Records supplied:
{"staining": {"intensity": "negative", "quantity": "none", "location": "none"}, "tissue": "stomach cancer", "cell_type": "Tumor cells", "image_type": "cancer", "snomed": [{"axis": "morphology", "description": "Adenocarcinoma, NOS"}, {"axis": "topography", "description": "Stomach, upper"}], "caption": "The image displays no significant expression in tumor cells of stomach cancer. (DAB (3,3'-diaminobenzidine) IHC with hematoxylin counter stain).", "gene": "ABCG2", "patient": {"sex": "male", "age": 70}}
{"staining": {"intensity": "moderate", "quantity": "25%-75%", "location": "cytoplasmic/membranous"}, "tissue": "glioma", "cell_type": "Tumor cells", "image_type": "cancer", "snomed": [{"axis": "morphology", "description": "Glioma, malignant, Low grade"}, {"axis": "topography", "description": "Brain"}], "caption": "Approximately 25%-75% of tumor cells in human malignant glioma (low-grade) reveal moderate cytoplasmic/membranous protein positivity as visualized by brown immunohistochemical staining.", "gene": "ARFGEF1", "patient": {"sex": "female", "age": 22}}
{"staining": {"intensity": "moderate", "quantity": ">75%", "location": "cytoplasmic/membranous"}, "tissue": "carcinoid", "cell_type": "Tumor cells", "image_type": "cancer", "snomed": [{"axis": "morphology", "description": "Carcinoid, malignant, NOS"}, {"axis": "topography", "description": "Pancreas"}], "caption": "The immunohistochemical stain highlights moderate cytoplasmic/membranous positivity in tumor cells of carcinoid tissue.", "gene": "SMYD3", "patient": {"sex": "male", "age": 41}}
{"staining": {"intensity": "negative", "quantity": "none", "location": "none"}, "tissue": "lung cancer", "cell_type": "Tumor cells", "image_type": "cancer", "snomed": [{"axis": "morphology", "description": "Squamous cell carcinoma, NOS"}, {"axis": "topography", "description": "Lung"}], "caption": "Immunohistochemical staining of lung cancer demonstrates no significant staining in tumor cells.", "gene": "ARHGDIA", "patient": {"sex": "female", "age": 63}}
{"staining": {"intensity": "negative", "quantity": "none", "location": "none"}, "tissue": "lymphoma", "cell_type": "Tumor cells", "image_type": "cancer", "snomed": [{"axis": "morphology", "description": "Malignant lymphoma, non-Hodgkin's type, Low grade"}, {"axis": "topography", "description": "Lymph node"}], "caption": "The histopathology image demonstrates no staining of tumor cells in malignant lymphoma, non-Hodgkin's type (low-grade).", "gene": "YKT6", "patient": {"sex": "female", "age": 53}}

What this task involves: Out of the listing above, reproduce exactly the lines from the one with "immunohistochemical stain highlights" up to and including the one with "staining of lung".

Solved exercise:
{"staining": {"intensity": "moderate", "quantity": ">75%", "location": "cytoplasmic/membranous"}, "tissue": "carcinoid", "cell_type": "Tumor cells", "image_type": "cancer", "snomed": [{"axis": "morphology", "description": "Carcinoid, malignant, NOS"}, {"axis": "topography", "description": "Pancreas"}], "caption": "The immunohistochemical stain highlights moderate cytoplasmic/membranous positivity in tumor cells of carcinoid tissue.", "gene": "SMYD3", "patient": {"sex": "male", "age": 41}}
{"staining": {"intensity": "negative", "quantity": "none", "location": "none"}, "tissue": "lung cancer", "cell_type": "Tumor cells", "image_type": "cancer", "snomed": [{"axis": "morphology", "description": "Squamous cell carcinoma, NOS"}, {"axis": "topography", "description": "Lung"}], "caption": "Immunohistochemical staining of lung cancer demonstrates no significant staining in tumor cells.", "gene": "ARHGDIA", "patient": {"sex": "female", "age": 63}}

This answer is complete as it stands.